Unreachable Code

What is unreachable code

Unreachable code is code which cannot be reached (by control-flow) from the beginning of the function. It will consequently never be executed and can be removed. (Note that unreachable code is dead code because removing it will not change program semantics, but you can also have dead code which is reachable.)

By definition the end block is always reachable. Optimizations that change control flow are responsible for inserting keep edges accordingly.

Detection

We can detect unreachable code in several ways:

Conservatively

A block without any inputs is obviously dead. When removing unreachable code, this usually makes other blocks lose their inputs and therefore makes them dead, too. This property will, however, miss unreachable code that contains loops. We can easily express this conservative rule as a local optimization.

Marking reachable blocks

This is best done using an optimistic dataflow analysis: If a block has at least one reachable predecessor then it is reachable. If you iterate this until the fixpoint then you have caught all reachable blocks. All other blocks are unreachable. This should catch all cases of unreachable code. This style is one of the things the dataflow analysis in the "combo" phase calculates.

The principle of marking all reaching blocks also happens implicitly when we calculate the dominance relation. So you can identify unreachable blocks in firm by them having a dominance_depth of -1.

Pruning

Removing unreachable code means removing a block and all the nodes in it. This, however, means that we have to remove inputs from blocks. Removing inputs from blocks is only possible if we remove the same input from all Phi nodes in a block at the exact same time! As this additionally requires to know all Phi nodes of a block, we use a two-phase approach:

The function remove_unreachable_code() uses dominance information to find unreachable code and replaces all unreachable blocks by a special node called Bad. Nodes within unreachable blocks are also replaced by Bad. So in effect all unreachable code is replaced by Bad. Afterwards, only Blocks and Phi nodes have Bad as input values.

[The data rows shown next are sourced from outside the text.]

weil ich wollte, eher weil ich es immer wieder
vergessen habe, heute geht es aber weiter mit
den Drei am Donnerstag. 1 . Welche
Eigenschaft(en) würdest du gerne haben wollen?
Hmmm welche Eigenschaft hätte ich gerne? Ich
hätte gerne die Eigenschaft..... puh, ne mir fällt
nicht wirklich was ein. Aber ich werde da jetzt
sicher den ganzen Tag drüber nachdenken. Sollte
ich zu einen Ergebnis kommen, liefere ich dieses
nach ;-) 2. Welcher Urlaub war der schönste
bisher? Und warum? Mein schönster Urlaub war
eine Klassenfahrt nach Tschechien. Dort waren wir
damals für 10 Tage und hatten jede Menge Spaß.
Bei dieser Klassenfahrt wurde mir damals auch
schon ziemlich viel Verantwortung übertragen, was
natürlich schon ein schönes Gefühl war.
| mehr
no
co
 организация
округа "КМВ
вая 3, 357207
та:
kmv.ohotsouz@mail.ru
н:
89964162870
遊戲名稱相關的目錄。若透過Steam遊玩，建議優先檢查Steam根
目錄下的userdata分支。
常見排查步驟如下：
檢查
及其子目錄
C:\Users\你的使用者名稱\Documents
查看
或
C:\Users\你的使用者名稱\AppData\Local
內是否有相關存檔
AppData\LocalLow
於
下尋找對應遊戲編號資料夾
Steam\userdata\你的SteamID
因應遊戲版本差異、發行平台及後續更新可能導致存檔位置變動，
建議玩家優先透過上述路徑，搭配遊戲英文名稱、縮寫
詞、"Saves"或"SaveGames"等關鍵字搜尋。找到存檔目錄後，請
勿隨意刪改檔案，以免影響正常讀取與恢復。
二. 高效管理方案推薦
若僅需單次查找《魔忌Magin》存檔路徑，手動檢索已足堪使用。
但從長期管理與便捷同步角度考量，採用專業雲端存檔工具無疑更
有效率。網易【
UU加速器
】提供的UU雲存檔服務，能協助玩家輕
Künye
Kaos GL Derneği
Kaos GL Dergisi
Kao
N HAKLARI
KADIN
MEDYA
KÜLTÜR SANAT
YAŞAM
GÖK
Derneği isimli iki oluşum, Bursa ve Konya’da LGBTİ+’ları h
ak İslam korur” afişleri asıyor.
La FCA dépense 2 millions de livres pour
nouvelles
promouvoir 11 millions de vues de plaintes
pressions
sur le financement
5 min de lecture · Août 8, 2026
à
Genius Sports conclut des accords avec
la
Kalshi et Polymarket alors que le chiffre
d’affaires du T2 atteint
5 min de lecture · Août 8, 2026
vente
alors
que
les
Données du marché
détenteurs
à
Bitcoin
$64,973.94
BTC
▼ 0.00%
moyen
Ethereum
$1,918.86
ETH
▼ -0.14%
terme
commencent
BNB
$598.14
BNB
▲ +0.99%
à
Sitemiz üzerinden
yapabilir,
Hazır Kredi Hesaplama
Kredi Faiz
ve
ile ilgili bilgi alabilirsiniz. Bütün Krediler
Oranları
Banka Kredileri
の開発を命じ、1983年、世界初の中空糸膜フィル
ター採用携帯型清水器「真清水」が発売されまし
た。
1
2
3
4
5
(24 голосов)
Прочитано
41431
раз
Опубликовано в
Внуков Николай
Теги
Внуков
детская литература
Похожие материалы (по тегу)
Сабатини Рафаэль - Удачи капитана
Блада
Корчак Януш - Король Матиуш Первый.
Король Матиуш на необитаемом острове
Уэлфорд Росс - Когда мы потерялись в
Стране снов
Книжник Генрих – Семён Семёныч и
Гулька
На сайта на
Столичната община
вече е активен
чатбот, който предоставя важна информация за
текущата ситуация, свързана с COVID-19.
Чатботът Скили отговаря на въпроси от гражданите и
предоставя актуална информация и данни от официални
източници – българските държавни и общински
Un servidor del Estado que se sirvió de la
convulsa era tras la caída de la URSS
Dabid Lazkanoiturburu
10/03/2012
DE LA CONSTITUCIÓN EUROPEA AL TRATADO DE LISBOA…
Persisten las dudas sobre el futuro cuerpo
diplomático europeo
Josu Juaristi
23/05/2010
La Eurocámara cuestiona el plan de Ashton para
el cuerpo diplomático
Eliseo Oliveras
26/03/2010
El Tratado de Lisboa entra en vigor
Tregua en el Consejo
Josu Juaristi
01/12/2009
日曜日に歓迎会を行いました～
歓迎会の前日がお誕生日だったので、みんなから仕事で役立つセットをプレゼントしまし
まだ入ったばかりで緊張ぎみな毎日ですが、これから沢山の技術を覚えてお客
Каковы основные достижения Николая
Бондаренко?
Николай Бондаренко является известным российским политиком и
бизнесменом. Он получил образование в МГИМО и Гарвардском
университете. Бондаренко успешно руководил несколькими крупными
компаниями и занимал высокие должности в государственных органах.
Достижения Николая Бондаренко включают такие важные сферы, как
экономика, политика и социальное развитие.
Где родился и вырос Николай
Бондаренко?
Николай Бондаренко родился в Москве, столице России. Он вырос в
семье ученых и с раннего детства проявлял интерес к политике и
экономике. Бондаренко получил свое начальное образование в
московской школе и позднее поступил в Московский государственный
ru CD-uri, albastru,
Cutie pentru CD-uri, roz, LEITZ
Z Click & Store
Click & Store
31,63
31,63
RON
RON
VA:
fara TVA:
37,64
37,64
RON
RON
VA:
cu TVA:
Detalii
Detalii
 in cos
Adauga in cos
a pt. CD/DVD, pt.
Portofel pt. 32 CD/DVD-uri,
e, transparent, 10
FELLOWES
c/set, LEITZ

The function remove_bads() removes Bad inputs by updating the block and all contained Phi nodes at once.

Caveats

libFirm has the invariant that Bad nodes should appear only as operands of blocks or Phi nodes. This invariant can be violated during an optimization phase but must hold afterwards.

Dominance is not defined for unreachable code. So the SSA-property that a definition dominates its uses does not really apply. It is unclear if this actually causes problems. So far it is only a special case in the verifier.